Tuesday, April 10, 2012 at 10:00 AM
|Jackie Bradley, Jr. (Kelly O'Connor)|
FREDERICK, Md. – Though for the second straight season Jackie Bradley, Jr. and the South Carolina Gamecocks celebrated a College World Series championship on the diamond in Omaha, Neb., Bradley’s junior season was something of a personal struggle.
The 22-year-old outfielder bookended a season of struggles at the plate with a long stretch on the sideline due to a wrist injury, all of which caused him to fall to Boston with the 40th pick in the 2011 MLB Draft. After signing on the Aug. 15 deadline, Bradley played just four games in Short-Season Lowell before the season ended.
But despite the lack of consistent game action entering this season, Bradley said he had the kind of spring that makes one quickly forget the long layoffs of 2011.
“I felt great the whole time,” he said. “It was just getting reps in. That’s what it’s all about. I felt great all spring, and I’m excited to finally be playing games.”
Though he collected just two hits over the course of three games last weekend for High A Salem, Bradley was the sole position player who could have entered Monday’s off-day believing he was already in mid-season form. He executed his plan at the plate well and worked several aspects of the “Red Sox philosophy,” Salem manager Billy McMillon said.
“He’s kind of immersed himself in it, believing in it, and with his ability, I think he’ll be able to translate that into some good at-bats,” McMillon said. “Hits, walks, all the things we like.”
That plan was evident in the season’s opening at-bat Friday night against Frederick. Bradley worked the count full for the first of many times on the weekend before driving a ball to the warning track in left-center for a loud out. In his next plate appearance, Bradley drove the first pitch, an outside fastball, down the left field line for a single to plate Salem’s first run. He drew his first of two walks on the evening in the fourth inning, and also got on base and stole second after being plunked in the eighth inning.
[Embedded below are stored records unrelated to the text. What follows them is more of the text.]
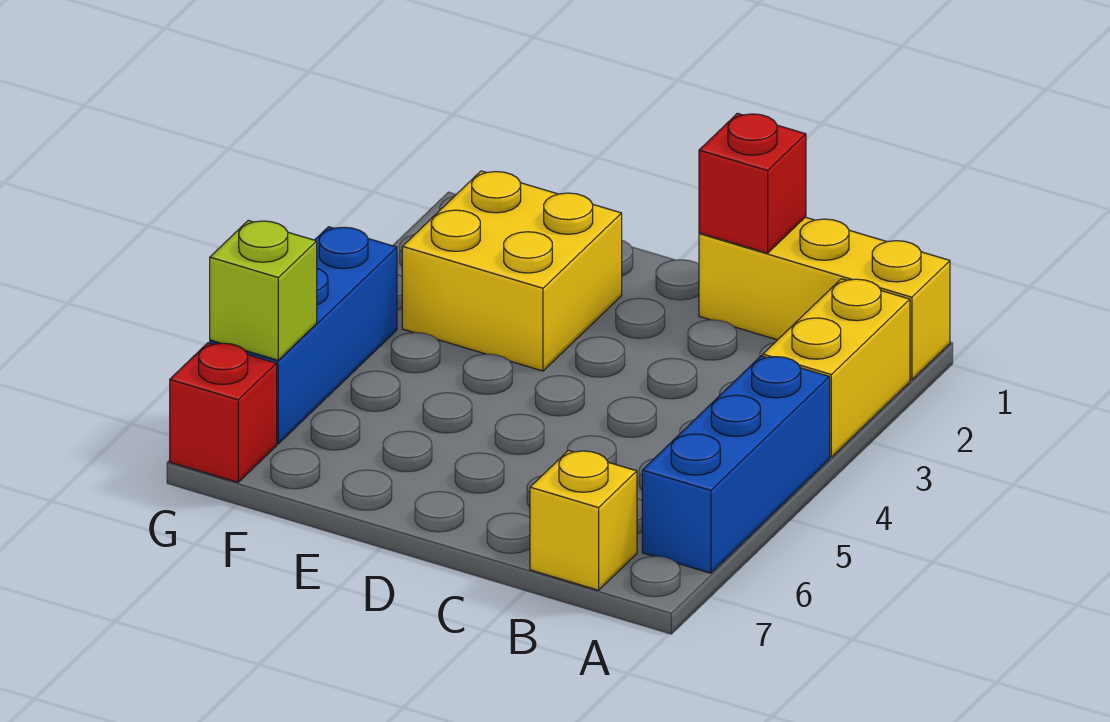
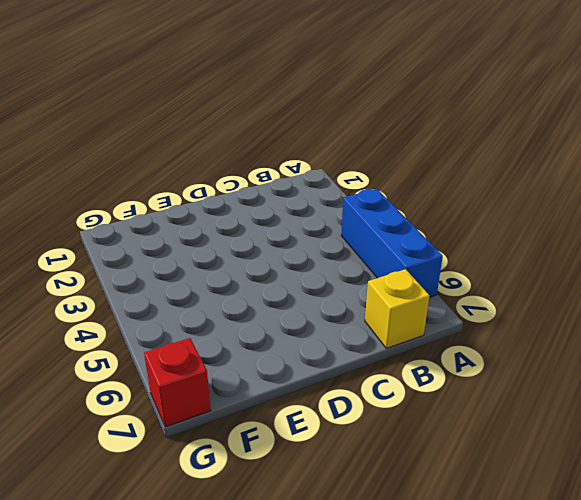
none -> yellow 1x3 brick [699,217,950,380]
none -> yellow 1x2 brick [763,279,910,457]

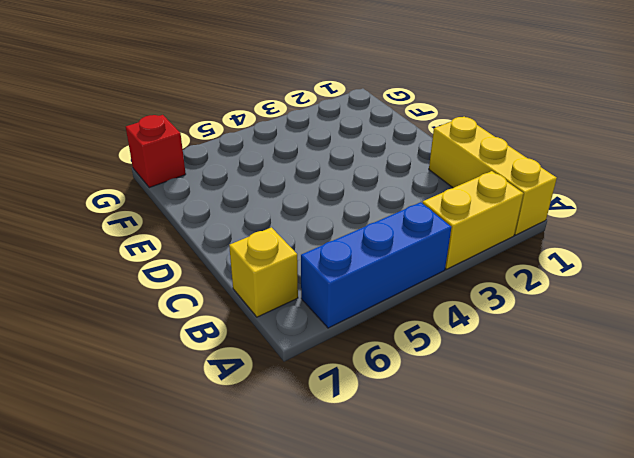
none -> yellow 2x2 brick [402,171,622,371]
none -> blue 1x3 brick [210,227,397,444]

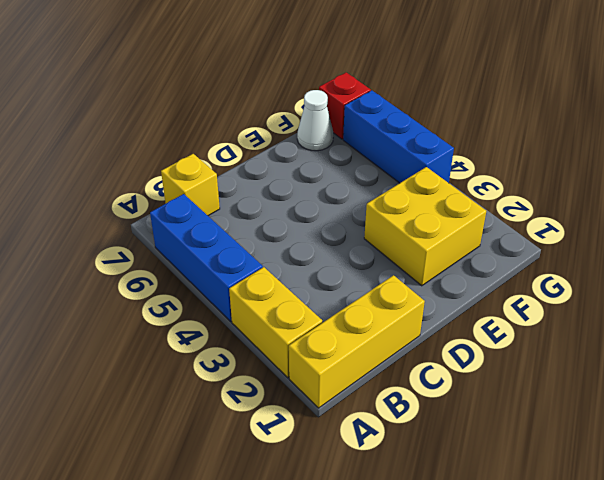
white 1x1 cone [297,90,333,151] -> none
none -> red 1x1 brick [699,113,806,253]
none -> lime 1x1 brick [210,220,317,360]

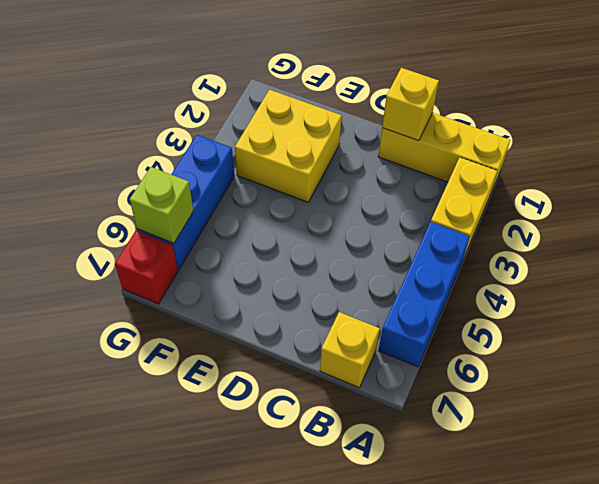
yellow 1x1 brick [382,68,439,141] -> red 1x1 brick [699,113,806,253]

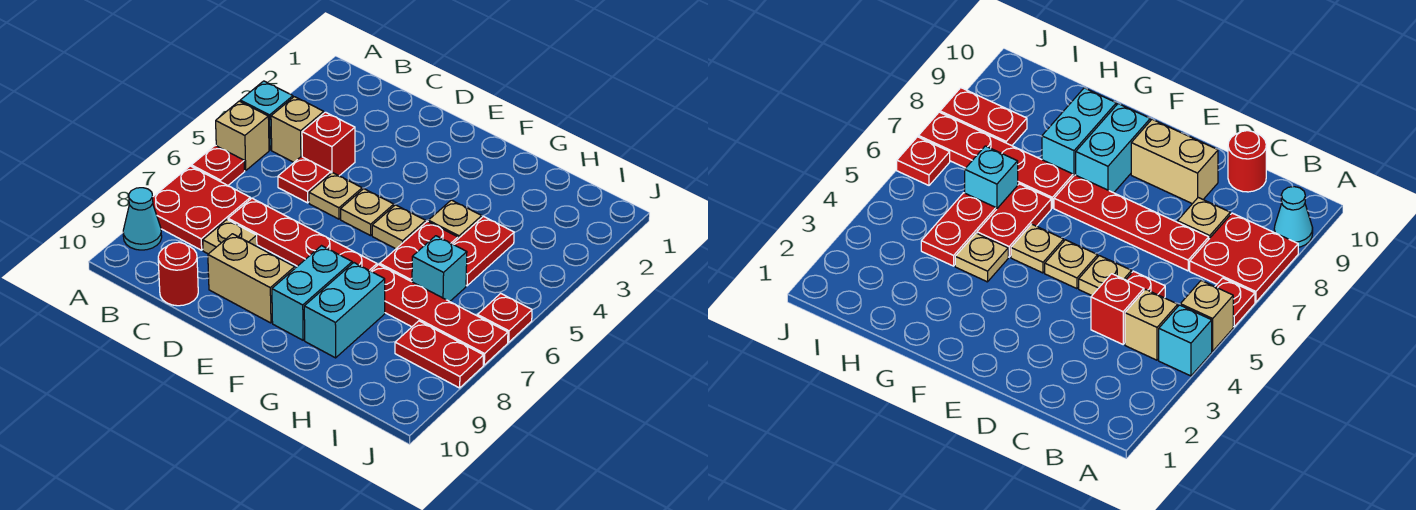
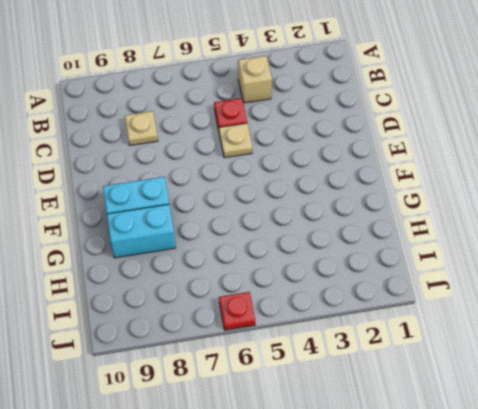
none -> cyan 1x1 brick [240,81,293,150]
none -> tan 1x1 brick [216,101,269,171]
none -> red 1x1 plate [191,145,245,185]

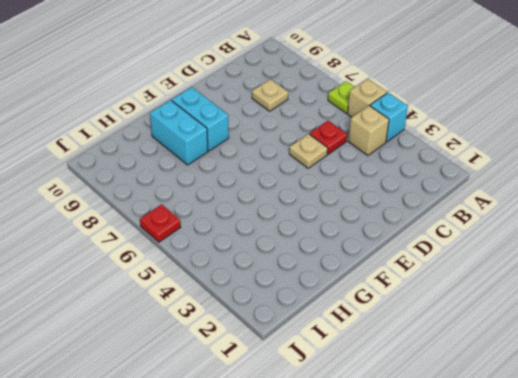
lime 1x1 plate [328,81,354,113] -> red 1x1 plate [191,145,245,185]
none -> red 2x2 plate [153,166,250,250]
none -> cyan 1x1 cone [123,188,162,250]
none -> red 1x1 brick [302,112,355,176]

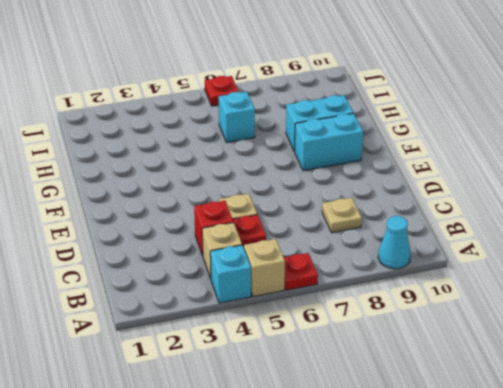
none -> red 2x2 plate [153,166,250,250]
none -> red 1x4 plate [228,198,377,271]
none -> red 1x1 round brick [158,242,198,306]

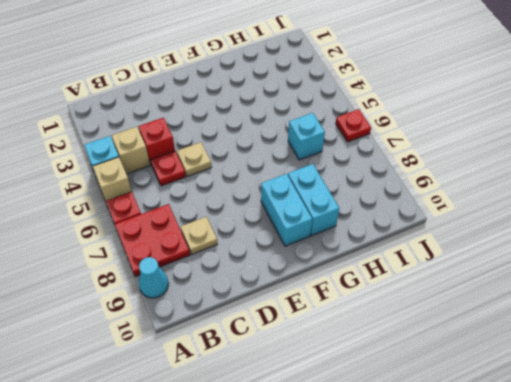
none -> red 1x4 plate [228,198,377,271]
none -> red 1x1 round brick [158,242,198,306]
none -> tan 1x2 brick [208,234,295,323]

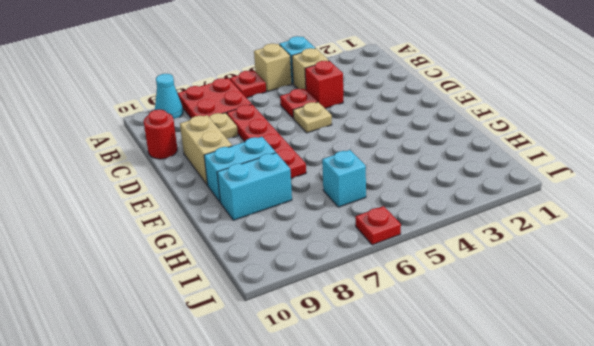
none -> tan 1x1 plate [341,189,394,236]
none -> tan 1x1 plate [372,205,426,249]
none -> tan 1x1 plate [428,200,482,239]

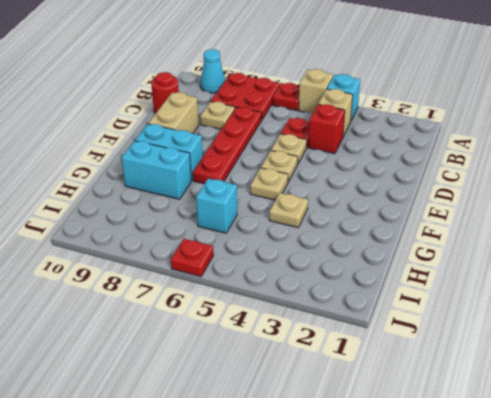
none -> red 1x2 plate [380,221,458,282]
none -> red 1x4 plate [371,265,508,365]
none -> red 1x2 plate [453,217,514,286]

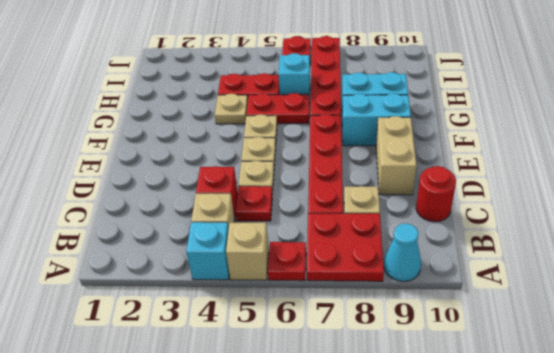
none -> red 1x2 plate [395,321,483,388]

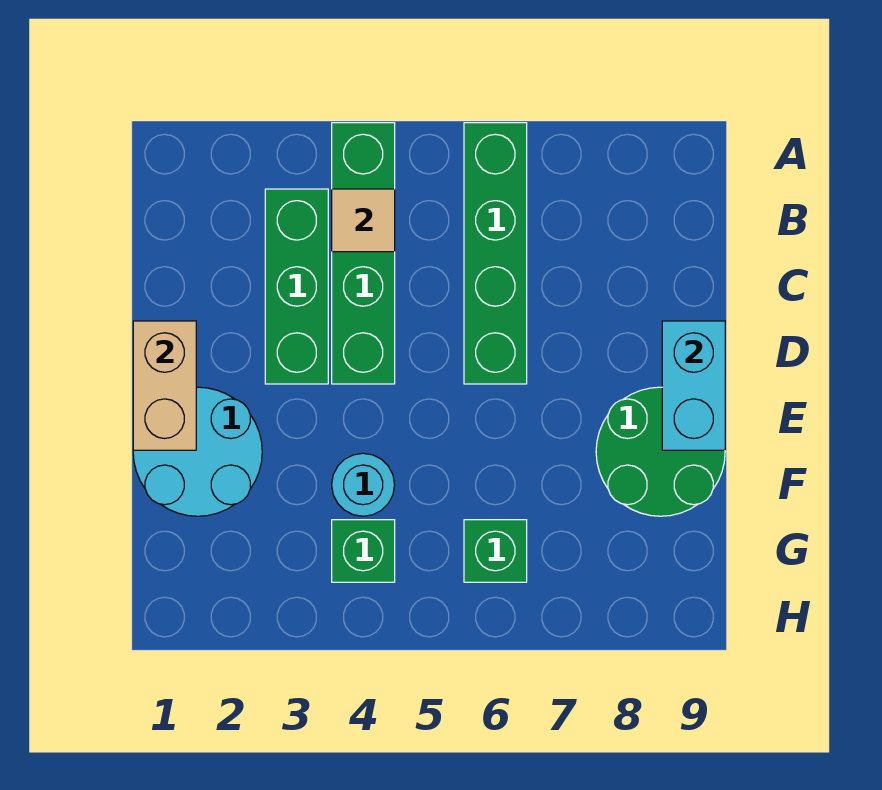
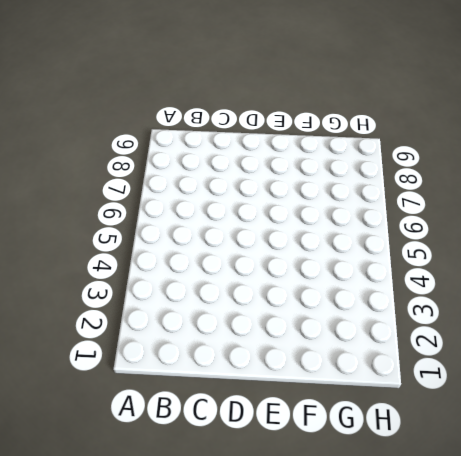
none -> green 1x4 brick [332,123,395,384]
none -> green 1x4 brick [464,123,527,384]

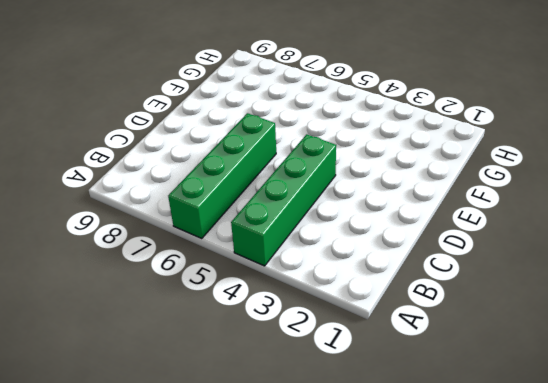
none -> green 1x3 brick [265,189,328,384]
none -> cyan 2x2 round brick [133,387,262,516]

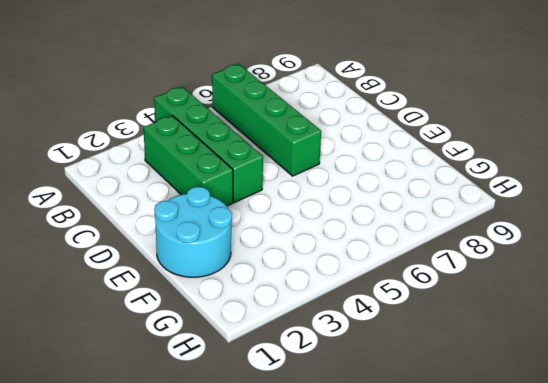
none -> green 2x2 round brick [596,387,725,516]
none -> cyan 1x1 round brick [332,453,395,516]

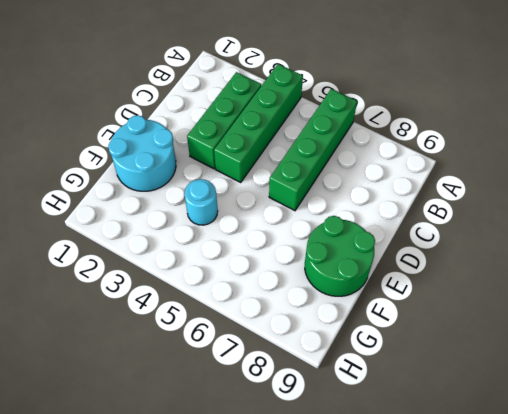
none -> green 1x1 brick [332,520,395,582]
none -> green 1x1 brick [464,520,527,582]

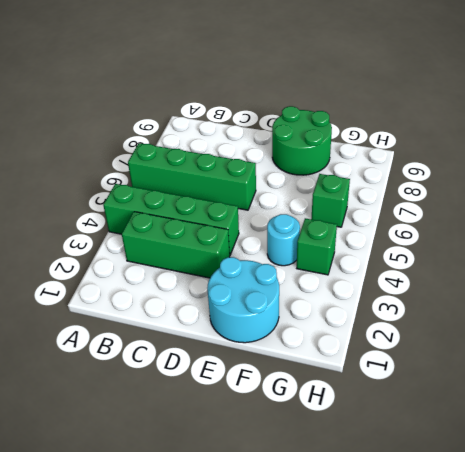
none -> tan 1x1 tile [332,189,395,252]
none -> tan 1x2 brick [133,321,196,450]

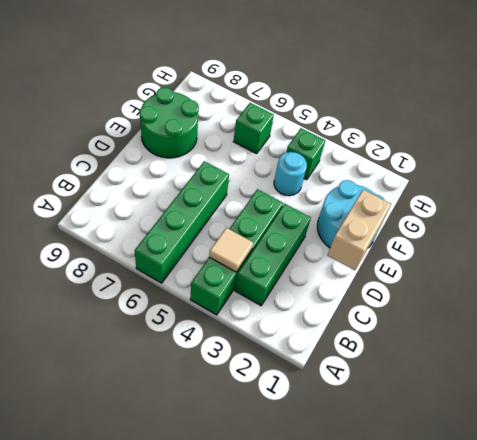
none -> cyan 1x2 brick [662,321,725,450]

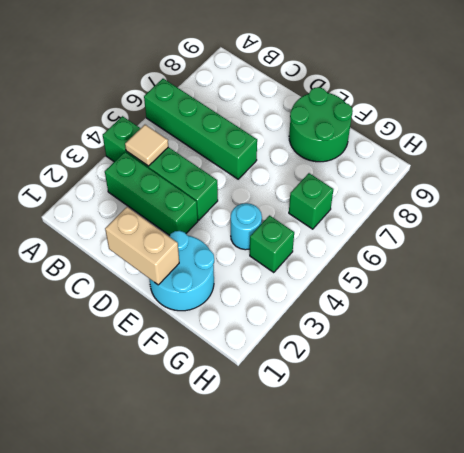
none -> cyan 1x2 brick [662,321,725,450]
He drew two more walks on Saturday to end the series with a .467 OBP.
Similarly, Bradley opened Saturday’s game with a hard-hit out to left-center field, again going with the pitch on an outside fastball. He did the same on a ninth-inning groundout later in the game.
“If they’re going to pitch me that way, I’m going to go with the pitch,” Bradley said. “That’s where I seem to be getting pitched. It’s something that I’ve been working on quite a bit in spring training, trying to stay in the middle of the field and focus on hitting the ball away, because I feel like that’s my strength—when I’m able to use all parts of the field.”
While his SoxProspects.com scouting report indicates that hitting the other way was an area in which Bradley could use improvement, his defense was as-advertised. Bradley’s first step was always the right one, and even when he couldn’t make the catch, it was striking just how far he tracked into the gaps to chase balls down.
In Friday’s game, Bradley was well into left fielder Brandon Jacobs’ territory on a drive to the gap that went just over his head, and he nearly injured himself in the first inning after leaping into the wall in pursuit of a drive to right-center that ultimately came out of his glove.
“His defense is outstanding,” McMillon said. “It’s unbelievable, and he had a couple uncharacteristic errors (Friday), but he’s going to go cover some ground and get some good reads on balls out there.”
The first came on a throw to try and double up a runner at first after Bradley made an impressive running catch in center field. Both Bradley and McMillon excused the error, which came on an accurate throw that was interfered with by the baserunner. The latter was on a throw to third that ended up in the Salem dugout. Bradley said he decided not to throw to third and to lob the ball in, but his arm sped up on him. McMillon said he was trying to force the issue.
“When he’s under control, he’s as good as anyone out there,” McMillon said.
Overall, McMillon believes Bradley’s consistently strong defense will buoy him should he maintain his misleading .200 batting average as Salem surges forward in its Carolina League campaign. Now that he’s finally healthy and ready for full-season ball, Bradley hopes that his batting will carry him just as much as his glove.
“I’m ready to play baseball like I know I can,” he said. “There’s no added pressure or anything like that. I’m just going to be myself, which is all I can be, and everything else will work out on its own.”